Die USA lockern im Irankrieg vorübergehend Sanktionen auf iranisches Öl, das sich bereits auf Schiffen befindet. Das US-Finanzministerium teilte mit, Verkauf und Lieferung seien die nächsten 20 Tage, also bis zum 19. April erlaubt.

US-Finanzminister Scott Bessent hatte am Donnerstag die Maßnahme bereits in Aussicht gestellt. Auch da bezog er sich auf iranisches Öl, das bereits auf Tankern verladen ist. Die USA versuchen mit dem Schritt, die steigenden Ölpreise unter Kontrolle zu bringen.

Bessent geht früheren Angaben zufolge von etwa 140 Millionen Barrel Öl aus. Dabei verwies er darauf, dass iranisches Öl weiterhin vom Persischen Golf nach Indien und China exportiert werde. China und Indien sind die wichtigsten Abnehmer des Rohstoffs aus dem Iran.
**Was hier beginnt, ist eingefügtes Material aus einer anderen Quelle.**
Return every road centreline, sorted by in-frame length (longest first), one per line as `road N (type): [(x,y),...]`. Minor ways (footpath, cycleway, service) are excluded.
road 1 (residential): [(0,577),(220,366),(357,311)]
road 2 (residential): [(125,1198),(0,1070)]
Der Iran teilte jedoch mit, dass das Land „derzeit“ keine überschüssigen Rohölvorräte habe, die es den internationalen Märkten zur Verfügung stellen könnte. Die Islamische Republik verfüge über keine Vorräte „auf See oder zur Versorgung der internationalen Märkte“, teilte ein Sprecher des iranischen Ölministeriums am Freitag im Onlinedienst X mit. Entsprechende Äußerungen von US-Finanzminister Scott Bessent sollten „lediglich den Käufern Hoffnung machen“, fügte er hinzu.

Durch den Irankrieg ist der Schiffsverkehr durch die Straße von Hormus nahezu zum Erliegen gekommen. Die Meerenge zwischen dem Persischen Golf und dem Golf von Oman ist eine der wichtigsten Routen des internationalen Öl- und Gashandels. Die Preise für Öl und Gas stiegen deshalb deutlich an. US-Präsident Donald Trump rief mehrfach dazu auf, dass Länder, die auf Öltransporte durch die Straße von Hormus angewiesen sind, dabei helfen sollen, die Schifffahrt dort zu sichern.